Je pense également que le point de vue de mon aîné et ami A. C. qui prétend que l’islam devait être un rempart contre l’éclosion de l’homosexualité est une affirmation sans fondement. Il est clairement indiqué dans la littérature consacrée à la sexualité homogenre que les premiers écrits littéraires sur le sujet sont le fait de conteurs arabes. Au moment de l’apparition de l’islam, la Péninsule arabique était une société particulièrement portée sur l’homosexualité et les déviations transgenres. Il y avait même des divinités consacrées aux éphèbes et autres hermaphrodites que l’on désigne aujourd’hui sous le terme générique « bisexuels ».

D’un point de vue moral, A. C. réprouve la « tolérance excessive » des Maliens envers les pédés et les gouines et annonce des calamités futures pour ce pays. « On devrait les mettre nus sur la place publique et les brûler ainsi que ces gamines aguicheuses et leurs parents irresponsables ! » Je vois là une transplantation réussie au cœur de ce Malien de la mentalité hyper conservatrice de ce Deep South américain qui fait rarement dans la dentelle quand il s’agit de fustiger son prochain.

A mon avis, la morale est une notion très élastique. Et il est difficile, d’un point de vue global, de décréter ce qui est moral et ce qui est immoral ? Parce que les contradictions apparaissent crûment : est-il moral d’aller prier Dieu qui est amour et pardon le dimanche et manifester le lundi pour demander l’exécution d’un criminel ?
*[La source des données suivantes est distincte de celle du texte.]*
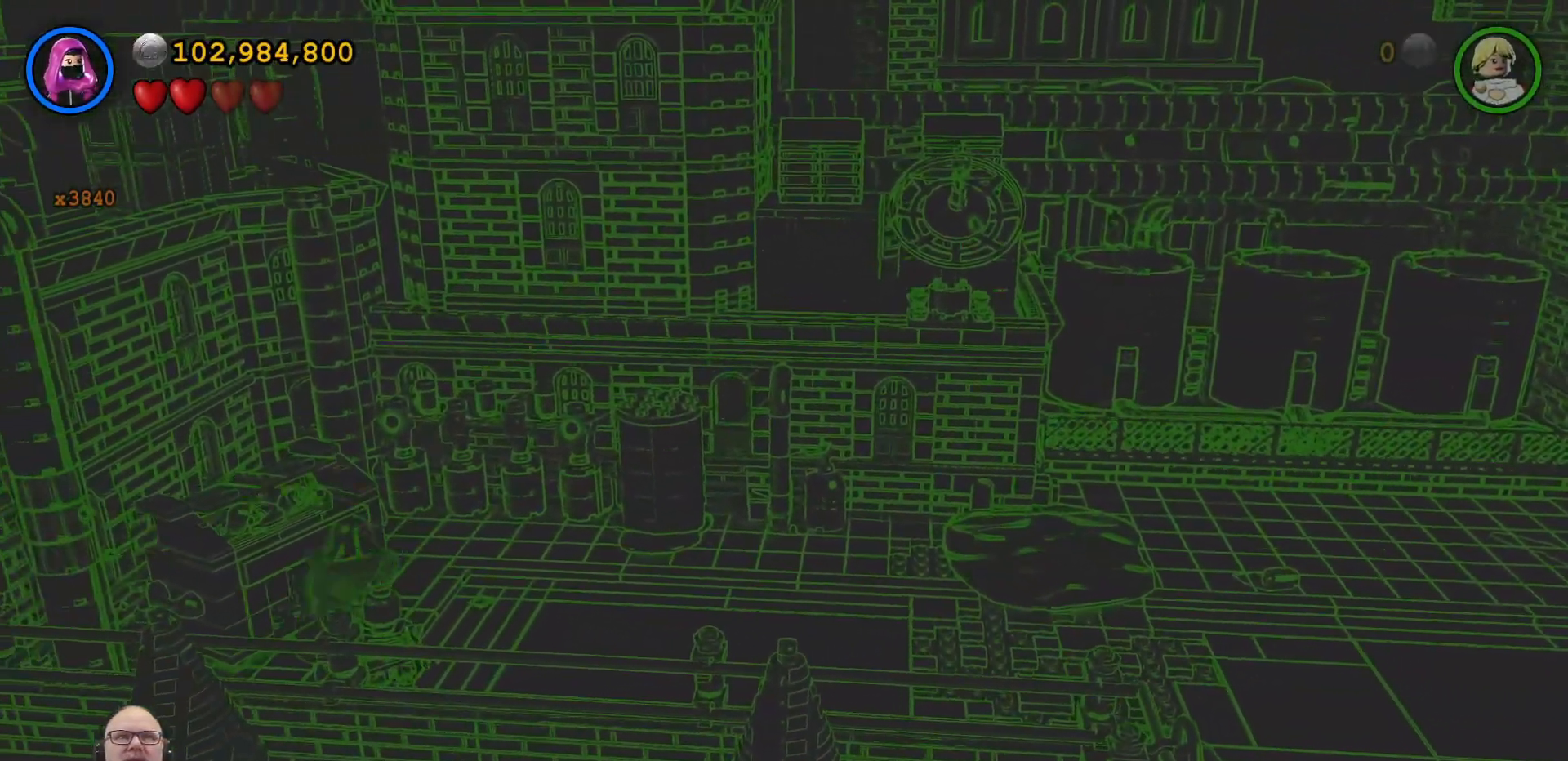
{"dt_ms": 500, "buttons": [], "left_stick": "center", "right_stick": "center", "events": [[33, "X", "down"], [133, "X", "up"], [200, "X", "down"], [300, "X", "up"], [367, "X", "down"], [467, "X", "up"]]}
Est-il moral de défendre l’avortement sur la place publique comme un droit et de s’indigner face à l’excision ? Est-il moral d’être fier de son armée dont le métier est de tuer des gens ? Est-il moral de dépenser 2 milliards de F CFA pour organiser un défilé du 22 septembre alors que des pauvres meurent devant l’hôpital Gabriel Touré parce que leurs familles ne peuvent trouver 20 000 francs pour acheter une ordonnance ?

Ou, en puisant dans l’actualité, est-il moral de s’attaquer aux pédés et gouines du Mali qui, somme toute, ne font du mal à personne, alors que le Vérificateur général vient d’épingler des voleurs professionnels qui ont détourné 103 milliards de F CFA des caisses publiques ? Est-il moral d’emprisonner le gérant de l’Opam de Diapaga pour le détournement de 2 millions alors qu’un ministre a dépensé 11 millions de F CFA en thé en une journée ! En somme, la morale est un terrain très glissant.

Même si je ne trouve pas l’homosexualité normale ne serait-ce que pour la perpétuation de l’humanité qui est fondamentalement hétérosexuelle, je ne participerai pas à un pogrom ou une campagne de haine contre les homosexuels. Car, foncièrement, dans mon intime conviction, je pense que Seul Dieu sait qui est pur et qui est impur, Seul Dieu est à même de juger de la moralité des gens.

Juste pour terminer, je connais un vieux à Niaréla qui, au mois de mai dernier, me donnait le nom d’une haute personnalité de l’administration malienne qui serait un « pédé fieffé qui doit être tué par honneur pour le Mali ». Puisque c’était un ami d’enfance de mon défunt père, je n’ai jamais osé lui dire que sa fille dont il est si fier et qui l’a envoyé en pèlerinage à La Mecque exerce le plus vieux métier du monde à Paris, précisément porte de Versailles où mon cousin policier l’a embarquée un jour pour racolage sur la voie publique. Vous voyez, donner des leçons de morale est très risqué surtout des leçons extrêmes.

Sur ce, je vous laisse deux semaines en tentant de guérir la maudite fièvre typhoïde que j’ai chopée au Mali en mai dernier après la malaria du mois de septembre 2006. Le temps de digérer aussi l’overdose d’idioties qui polluent notre monde.